> _TEXT SEGMENT_
====

Nick on CBS Nickelodeon on CBS
- Network: CBS
- Launched: September 16, 2000
- Closed: September 9, 2006
- Country of origin: United States
- Owner: Viacom
- Formerly known as: Nick Jr. on CBS (2000–02, 2004–06) Nick on CBS (2002–04)
- Format: Saturday morning children's program block
- Original language: English

= Nickelodeon on CBS =

American children's programming block (2000–2006)

Nick on CBS (also known as Nickelodeon on CBS) was an American Saturday-morning cartoon children's programming block featuring programming from Nick Jr. and Nickelodeon that ran on CBS from September 16, 2000 to September 9, 2006. It initially aired programming from the Nick Jr. block until September 7, 2002, when it began airing programming from Nickelodeon. On September 18, 2004, it returned to its previous format.

==History==
On April 14, 2000, a few months after Viacom (in timeline, which CBS founded in 1952 as television syndication distributor CBS Television Film Sales, and later spun off in 1971) completed its $37 billion merger with CBS Corporation (the original Westinghouse Electric Corporation), CBS reached an agreement with new corporate relative Nickelodeon to air programming from its Nick Jr. programming block beginning that September.

====

> _DATA_
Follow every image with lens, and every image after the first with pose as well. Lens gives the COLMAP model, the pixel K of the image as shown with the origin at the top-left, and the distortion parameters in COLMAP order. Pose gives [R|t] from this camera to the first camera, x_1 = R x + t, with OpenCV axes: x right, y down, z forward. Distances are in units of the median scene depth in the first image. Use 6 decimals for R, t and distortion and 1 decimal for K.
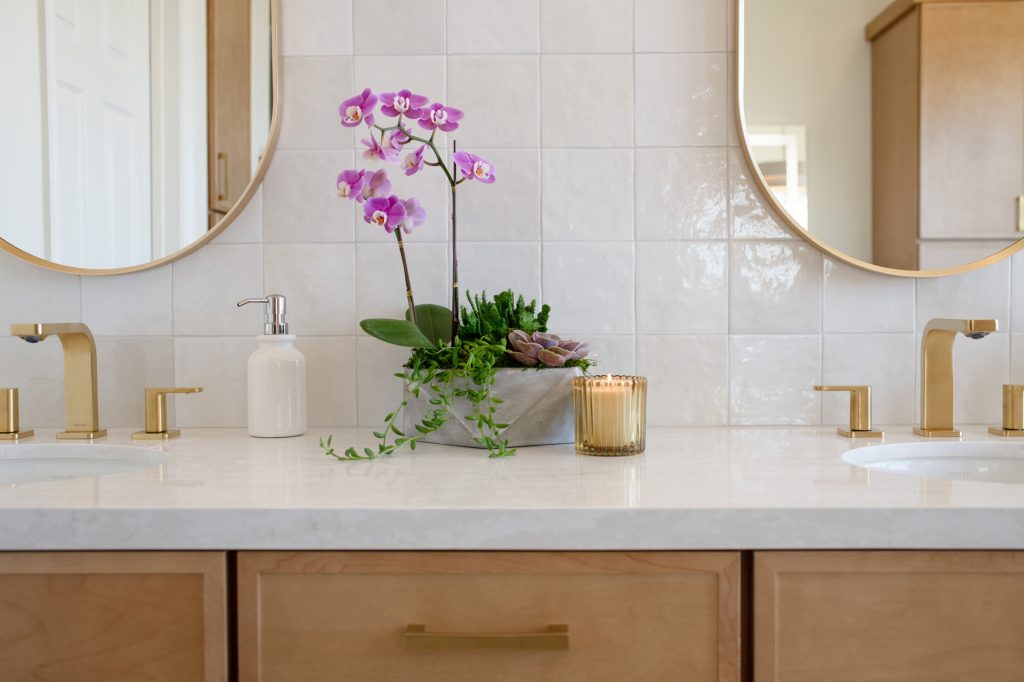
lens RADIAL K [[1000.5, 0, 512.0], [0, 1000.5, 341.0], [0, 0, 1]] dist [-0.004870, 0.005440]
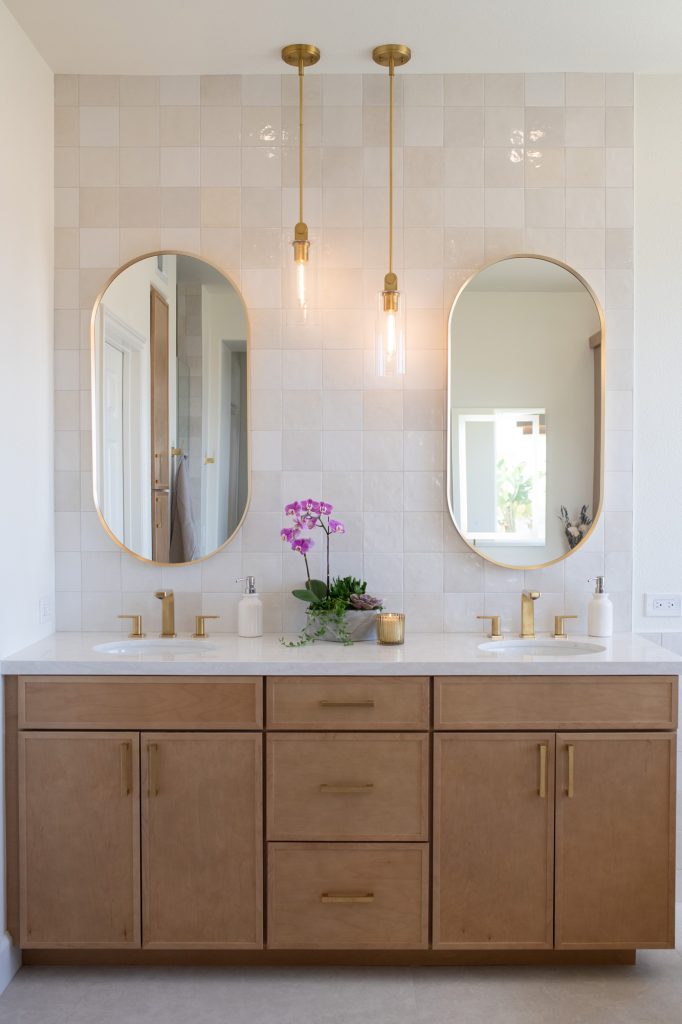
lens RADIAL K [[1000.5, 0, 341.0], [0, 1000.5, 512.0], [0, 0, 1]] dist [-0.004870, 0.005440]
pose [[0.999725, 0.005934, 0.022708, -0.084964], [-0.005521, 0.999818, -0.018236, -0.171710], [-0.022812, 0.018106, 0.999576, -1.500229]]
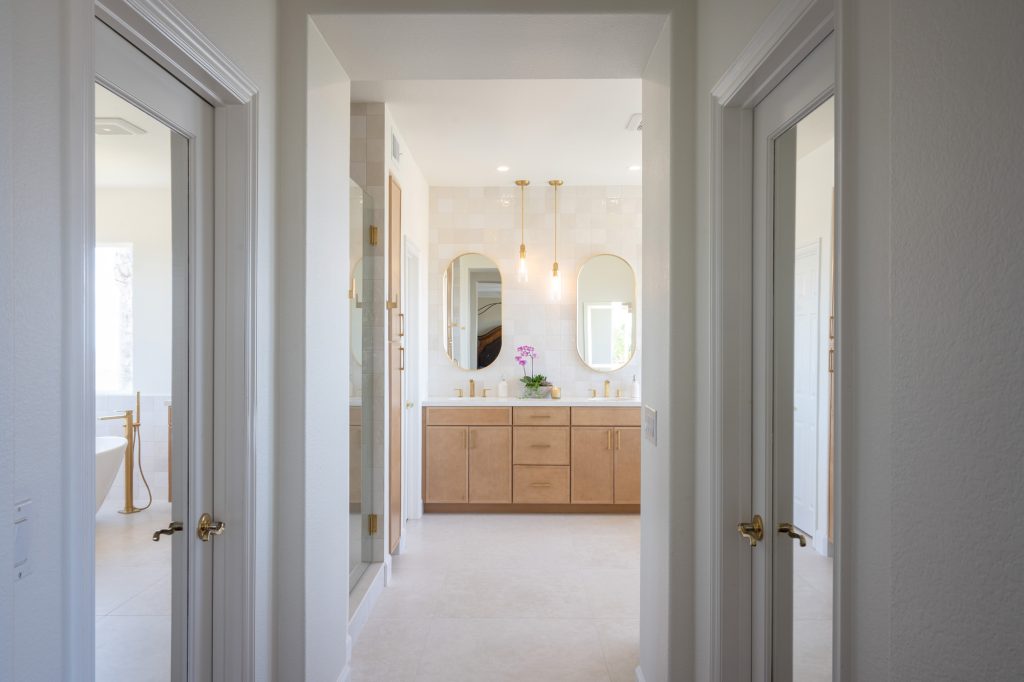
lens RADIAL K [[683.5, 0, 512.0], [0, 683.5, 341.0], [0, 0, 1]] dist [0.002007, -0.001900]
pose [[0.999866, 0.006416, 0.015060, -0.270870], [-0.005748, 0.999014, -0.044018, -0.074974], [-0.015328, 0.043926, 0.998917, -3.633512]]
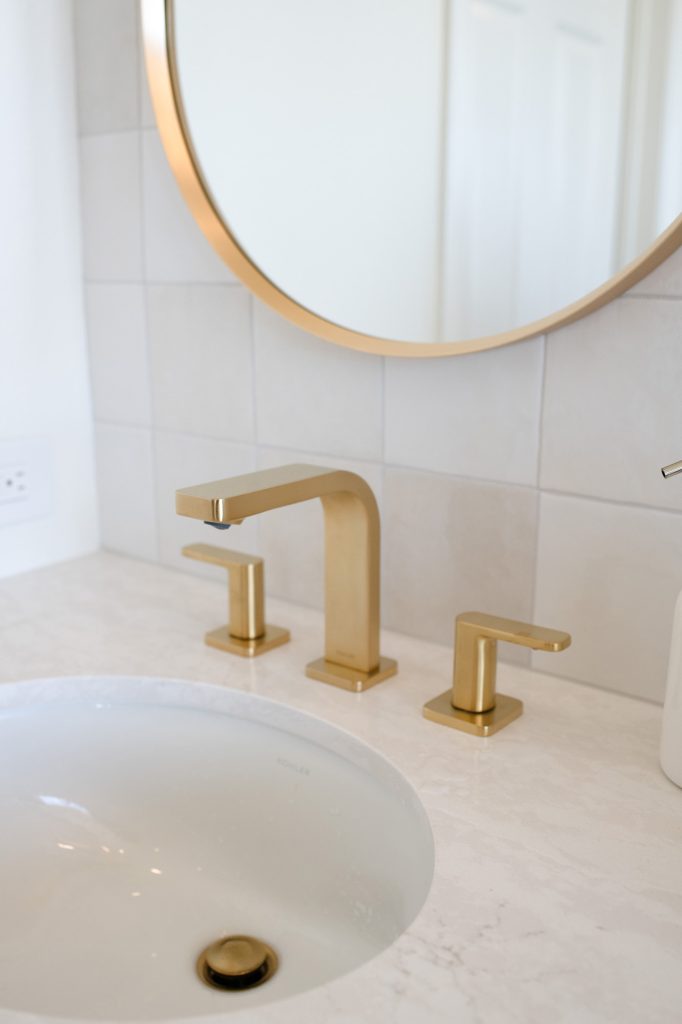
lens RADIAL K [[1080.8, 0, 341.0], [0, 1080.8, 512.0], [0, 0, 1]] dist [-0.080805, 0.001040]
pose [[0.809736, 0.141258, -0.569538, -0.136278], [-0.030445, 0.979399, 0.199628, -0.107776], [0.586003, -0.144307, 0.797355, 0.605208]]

====

> _EXERCISE_
Do these statements agree with the text on Nickelodeon on CBS? For each, answer yes or no and quote the words of the text that decide it.
1. The block started airing programming from Nickelodeon on September 18, 2004.
2. The block ran on CBS until September 9, 2006.
3. CBS reached its agreement with Nickelodeon on April 14, 2000.

> _RESPONSE TO THE TASK_
1. No: "It initially aired programming from the Nick Jr. block until September 7, 2002, when it began airing programming from Nickelodeon. On September 18, 2004, it returned to its previous format."
2. Yes: "ran on CBS from September 16, 2000 to September 9, 2006"
3. Yes: "On April 14, 2000" and "CBS reached an agreement with new corporate relative Nickelodeon to air programming from its Nick Jr. programming block beginning that September"